___ AVAILABLE DATA ___
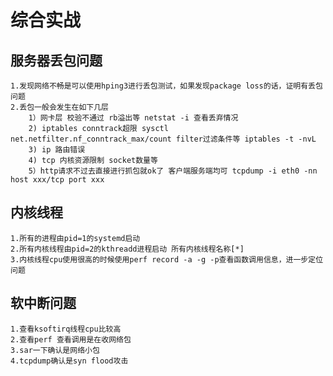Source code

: # 综合实战

## 服务器丢包问题
    1.发现网络不畅是可以使用hping3进行丢包测试，如果发现package loss的话，证明有丢包问题
    2.丢包一般会发生在如下几层
        1）网卡层 校验不通过 rb溢出等 netstat -i 查看丢弃情况
        2) iptables conntrack超限 sysctl net.netfilter.nf_conntrack_max/count filter过滤条件等 iptables -t -nvL
        3) ip 路由错误
        4) tcp 内核资源限制 socket数量等 
        5）http请求不过去直接进行抓包就ok了 客户端服务端均可 tcpdump -i eth0 -nn host xxx/tcp port xxx

## 内核线程
    1.所有的进程由pid=1的systemd启动
    2.所有内核线程由pid=2的kthreadd进程启动 所有内核线程名称[*]
    3.内核线程cpu使用很高的时候使用perf record -a -g -p查看函数调用信息，进一步定位问题

## 软中断问题
    1.查看ksoftirq线程cpu比较高 
    2.查看perf 查看调用是在收网络包
    3.sar一下确认是网络小包 
    4.tcpdump确认是syn flood攻击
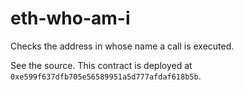 # eth-who-am-i

Checks the address in whose name a call is executed.

See the source. This contract is deployed at `0xe599f637dfb705e56589951a5d777afdaf618b5b`.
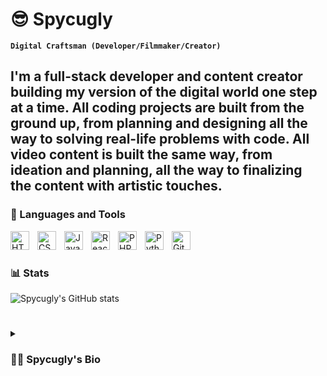 # 😎 Spycugly

**`Digital Craftsman (Developer/Filmmaker/Creator)`**

I'm a full-stack developer and content creator building my version of the digital world one step at a time. All coding projects are built from the ground up, from planning and designing all the way to solving real-life problems with code. All video content is built the same way, from ideation and planning, all the way to finalizing the content with artistic touches. 
---

### 🧰 Languages and Tools

<img align="left" alt="HTML" width="30px" style="padding-right:10px;" src="https://cdn.jsdelivr.net/gh/devicons/devicon/icons/html5/html5-plain.svg" />
<img align="left" alt="CSS" width="30px" style="padding-right:10px;" src="https://cdn.jsdelivr.net/gh/devicons/devicon/icons/css3/css3-plain.svg" />
<img align="left" alt="JavaScript" width="30px" style="padding-right:10px;" src="https://cdn.jsdelivr.net/gh/devicons/devicon/icons/javascript/javascript-plain.svg" />
<img align="left" alt="React" width="30px" style="padding-right:10px;" src="https://cdn.jsdelivr.net/gh/devicons/devicon/icons/react/react-original.svg" />
<img align="left" alt="PHP" width="30px" style="padding-right:10px;" src="https://cdn-icons-png.flaticon.com/512/919/919830.png" />
<img align="left" alt="Python" width="30px" style="padding-right:10px;" src="https://cdn.jsdelivr.net/gh/devicons/devicon/icons/python/python-plain.svg" />
<img align="left" alt="GitHub" width="30px" style="padding-right:10px;" src="https://cdn.jsdelivr.net/gh/devicons/devicon/icons/github/github-original.svg" />
<br />

#


### 📊 Stats

![Spycugly's GitHub stats](https://github-readme-stats.vercel.app/api?username=spycugly&show_icons=true&theme=gruvbox)

<!-- ![GitHub Streak](https://streak-stats.demolab.com?user=Spycugly&theme=gruvbox&border_radius=4.5) -->

#

<details>
 <summary><h3>👨‍💻 Spycugly's Bio</h3></summary>
   Graphic Designer and Developer with experience with multiple media and software, Internationally opened to every challenge from both the concrete world and the virtual one. Interested in entertainment, technology, new media, art and AI.

[website]: 
[youtube]:
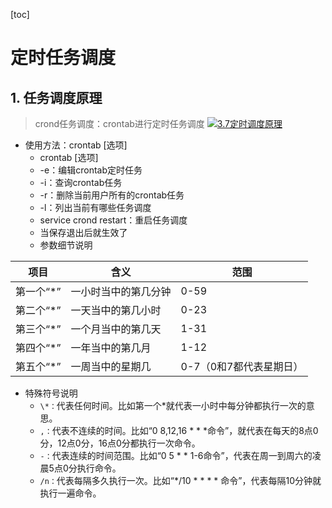 [toc]

# 定时任务调度

## 1. 任务调度原理

> crond任务调度：crontab进行定时任务调度
> [![3.7定时调度原理](https://github.com/Sunxz007/Linux-note-follow-Hanshunping/raw/master/imgs/3/3.7%E5%AE%9A%E6%97%B6%E8%B0%83%E5%BA%A6%E5%8E%9F%E7%90%86.jpg)](https://github.com/Sunxz007/Linux-note-follow-Hanshunping/blob/master/imgs/3/3.7定时调度原理.jpg)

- 使用方法：crontab [选项]
  - crontab [选项]
  - -e：编辑crontab定时任务
  - -i：查询crontab任务
  - -r：删除当前用户所有的crontab任务
  - -l：列出当前有哪些任务调度
  - service crond restart：重启任务调度
  - 当保存退出后就生效了
  - 参数细节说明

| 项目      | 含义                 | 范围                    |
| --------- | -------------------- | ----------------------- |
| 第一个“*” | 一小时当中的第几分钟 | 0-59                    |
| 第二个“*” | 一天当中的第几小时   | 0-23                    |
| 第三个“*” | 一个月当中的第几天   | 1-31                    |
| 第四个“*” | 一年当中的第几月     | 1-12                    |
| 第五个“*” | 一周当中的星期几     | 0-7（0和7都代表星期日） |

- 特殊符号说明
  - `\*：`代表任何时间。比如第一个*就代表一小时中每分钟都执行一次的意思。
  - `,：`代表不连续的时间。比如“0 8,12,16 * * *命令”，就代表在每天的8点0分，12点0分，16点0分都执行一次命令。
  - `-：`代表连续的时间范围。比如“0 5 * * 1-6命令”，代表在周一到周六的凌晨5点0分执行命令。
  - `/n：`代表每隔多久执行一次。比如“*/10 * * * * 命令”，代表每隔10分钟就执行一遍命令。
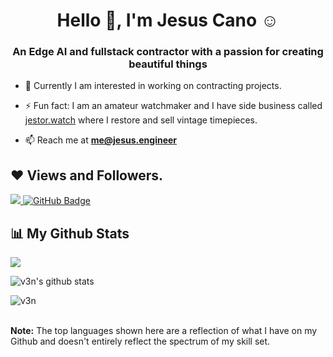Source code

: <!--
**jpcano/jpcano** is a ✨ _special_ ✨ repository because its `README.md` (this file) appears on your GitHub profile.

Here are some ideas to get you started:

- 🔭 I’m currently working on ...
- 🌱 I’m currently learning ...
- 👯 I’m looking to collaborate on ...
- 🤔 I’m looking for help with ...
- 💬 Ask me about ...
- 📫 How to reach me: ...
- 😄 Pronouns: ...
- ⚡ Fun fact: ...
-->

<h1 align="center">Hello 👋, I'm Jesus Cano ☺</h1>
<h3 align="center">An Edge AI and fullstack contractor with a passion for creating beautiful things</h3>

- 👯 Currently I am interested in working on contracting projects.
  
- ⚡ Fun fact: I am an amateur watchmaker and I have side business called [jestor.watch](https://www.jestor.watch) where I restore and sell vintage timepieces.
  
- 📫 Reach me at **me@jesus.engineer**

## ❤ Views and Followers.

<a href="https://github.com/fepvenancio/github-profile-views-counter">
    <img src="https://komarev.com/ghpvc/?username=jpcano">
</a>
<a href="https://github.com/jpcano?tab=followers"><img src="https://img.shields.io/github/followers/jpcano?label=Followers&style=social" alt="GitHub Badge"></a>

<br>

## 📊 My Github Stats

<p><img align="center" src="https://github-readme-stats.vercel.app/api/top-langs/?username=jpcano&layout=compact&theme=dark&hide_border=false" /></p>
<p><img align="center" src="https://github-readme-stats.vercel.app/api?username=jpcano&show_icons=true&include_all_commits=true&count_private=true&layout=compact&theme=dark&hide_border=false&border_radius=2&hide=contribs" alt="v3n's github stats" /></p>

<p><img align="center" src="https://github-readme-streak-stats.herokuapp.com/?user=jpcano&theme=dark" alt="v3n" /></p>
<br/>
<b>Note:</b> The top languages shown here are a reflection of what I have on my Github and doesn't entirely reflect the spectrum of my skill set.

<br/>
___
PROBLEM TO WORK ON
Each record should be printed exactly as it appears, leaving the pictures out.

ANSWER SPACE
Source code

: # 综合实战

## 服务器丢包问题
    1.发现网络不畅是可以使用hping3进行丢包测试，如果发现package loss的话，证明有丢包问题
    2.丢包一般会发生在如下几层
        1）网卡层 校验不通过 rb溢出等 netstat -i 查看丢弃情况
        2) iptables conntrack超限 sysctl net.netfilter.nf_conntrack_max/count filter过滤条件等 iptables -t -nvL
        3) ip 路由错误
        4) tcp 内核资源限制 socket数量等 
        5）http请求不过去直接进行抓包就ok了 客户端服务端均可 tcpdump -i eth0 -nn host xxx/tcp port xxx

## 内核线程
    1.所有的进程由pid=1的systemd启动
    2.所有内核线程由pid=2的kthreadd进程启动 所有内核线程名称[*]
    3.内核线程cpu使用很高的时候使用perf record -a -g -p查看函数调用信息，进一步定位问题

## 软中断问题
    1.查看ksoftirq线程cpu比较高 
    2.查看perf 查看调用是在收网络包
    3.sar一下确认是网络小包 
    4.tcpdump确认是syn flood攻击
 # eth-who-am-i

Checks the address in whose name a call is executed.

See the source. This contract is deployed at `0xe599f637dfb705e56589951a5d777afdaf618b5b`.
 # 😎 Spycugly

**`Digital Craftsman (Developer/Filmmaker/Creator)`**

I'm a full-stack developer and content creator building my version of the digital world one step at a time. All coding projects are built from the ground up, from planning and designing all the way to solving real-life problems with code. All video content is built the same way, from ideation and planning, all the way to finalizing the content with artistic touches. 
---

### 🧰 Languages and Tools

<img align="left" alt="HTML" width="30px" style="padding-right:10px;" src="https://cdn.jsdelivr.net/gh/devicons/devicon/icons/html5/html5-plain.svg" />
<img align="left" alt="CSS" width="30px" style="padding-right:10px;" src="https://cdn.jsdelivr.net/gh/devicons/devicon/icons/css3/css3-plain.svg" />
<img align="left" alt="JavaScript" width="30px" style="padding-right:10px;" src="https://cdn.jsdelivr.net/gh/devicons/devicon/icons/javascript/javascript-plain.svg" />
<img align="left" alt="React" width="30px" style="padding-right:10px;" src="https://cdn.jsdelivr.net/gh/devicons/devicon/icons/react/react-original.svg" />
<img align="left" alt="PHP" width="30px" style="padding-right:10px;" src="https://cdn-icons-png.flaticon.com/512/919/919830.png" />
<img align="left" alt="Python" width="30px" style="padding-right:10px;" src="https://cdn.jsdelivr.net/gh/devicons/devicon/icons/python/python-plain.svg" />
<img align="left" alt="GitHub" width="30px" style="padding-right:10px;" src="https://cdn.jsdelivr.net/gh/devicons/devicon/icons/github/github-original.svg" />
<br />

#


### 📊 Stats

![Spycugly's GitHub stats](https://github-readme-stats.vercel.app/api?username=spycugly&show_icons=true&theme=gruvbox)

<!-- ![GitHub Streak](https://streak-stats.demolab.com?user=Spycugly&theme=gruvbox&border_radius=4.5) -->

#

<details>
 <summary><h3>👨‍💻 Spycugly's Bio</h3></summary>
   Graphic Designer and Developer with experience with multiple media and software, Internationally opened to every challenge from both the concrete world and the virtual one. Interested in entertainment, technology, new media, art and AI.

[website]: 
[youtube]:
 [toc]

# 定时任务调度

## 1. 任务调度原理

> crond任务调度：crontab进行定时任务调度
> [![3.7定时调度原理](https://github.com/Sunxz007/Linux-note-follow-Hanshunping/raw/master/imgs/3/3.7%E5%AE%9A%E6%97%B6%E8%B0%83%E5%BA%A6%E5%8E%9F%E7%90%86.jpg)](https://github.com/Sunxz007/Linux-note-follow-Hanshunping/blob/master/imgs/3/3.7定时调度原理.jpg)

- 使用方法：crontab [选项]
  - crontab [选项]
  - -e：编辑crontab定时任务
  - -i：查询crontab任务
  - -r：删除当前用户所有的crontab任务
  - -l：列出当前有哪些任务调度
  - service crond restart：重启任务调度
  - 当保存退出后就生效了
  - 参数细节说明

| 项目      | 含义                 | 范围                    |
| --------- | -------------------- | ----------------------- |
| 第一个“*” | 一小时当中的第几分钟 | 0-59                    |
| 第二个“*” | 一天当中的第几小时   | 0-23                    |
| 第三个“*” | 一个月当中的第几天   | 1-31                    |
| 第四个“*” | 一年当中的第几月     | 1-12                    |
| 第五个“*” | 一周当中的星期几     | 0-7（0和7都代表星期日） |

- 特殊符号说明
  - `\*：`代表任何时间。比如第一个*就代表一小时中每分钟都执行一次的意思。
  - `,：`代表不连续的时间。比如“0 8,12,16 * * *命令”，就代表在每天的8点0分，12点0分，16点0分都执行一次命令。
  - `-：`代表连续的时间范围。比如“0 5 * * 1-6命令”，代表在周一到周六的凌晨5点0分执行命令。
  - `/n：`代表每隔多久执行一次。比如“*/10 * * * * 命令”，代表每隔10分钟就执行一遍命令。
Source code

: <!--
**jpcano/jpcano** is a ✨ _special_ ✨ repository because its `README.md` (this file) appears on your GitHub profile.

Here are some ideas to get you started:

- 🔭 I’m currently working on ...
- 🌱 I’m currently learning ...
- 👯 I’m looking to collaborate on ...
- 🤔 I’m looking for help with ...
- 💬 Ask me about ...
- 📫 How to reach me: ...
- 😄 Pronouns: ...
- ⚡ Fun fact: ...
-->

<h1 align="center">Hello 👋, I'm Jesus Cano ☺</h1>
<h3 align="center">An Edge AI and fullstack contractor with a passion for creating beautiful things</h3>

- 👯 Currently I am interested in working on contracting projects.
  
- ⚡ Fun fact: I am an amateur watchmaker and I have side business called [jestor.watch](https://www.jestor.watch) where I restore and sell vintage timepieces.
  
- 📫 Reach me at **me@jesus.engineer**

## ❤ Views and Followers.

<a href="https://github.com/fepvenancio/github-profile-views-counter">
    <img src="https://komarev.com/ghpvc/?username=jpcano">
</a>
<a href="https://github.com/jpcano?tab=followers"><img src="https://img.shields.io/github/followers/jpcano?label=Followers&style=social" alt="GitHub Badge"></a>

<br>

## 📊 My Github Stats

<p><img align="center" src="https://github-readme-stats.vercel.app/api/top-langs/?username=jpcano&layout=compact&theme=dark&hide_border=false" /></p>
<p><img align="center" src="https://github-readme-stats.vercel.app/api?username=jpcano&show_icons=true&include_all_commits=true&count_private=true&layout=compact&theme=dark&hide_border=false&border_radius=2&hide=contribs" alt="v3n's github stats" /></p>

<p><img align="center" src="https://github-readme-streak-stats.herokuapp.com/?user=jpcano&theme=dark" alt="v3n" /></p>
<br/>
<b>Note:</b> The top languages shown here are a reflection of what I have on my Github and doesn't entirely reflect the spectrum of my skill set.

<br/>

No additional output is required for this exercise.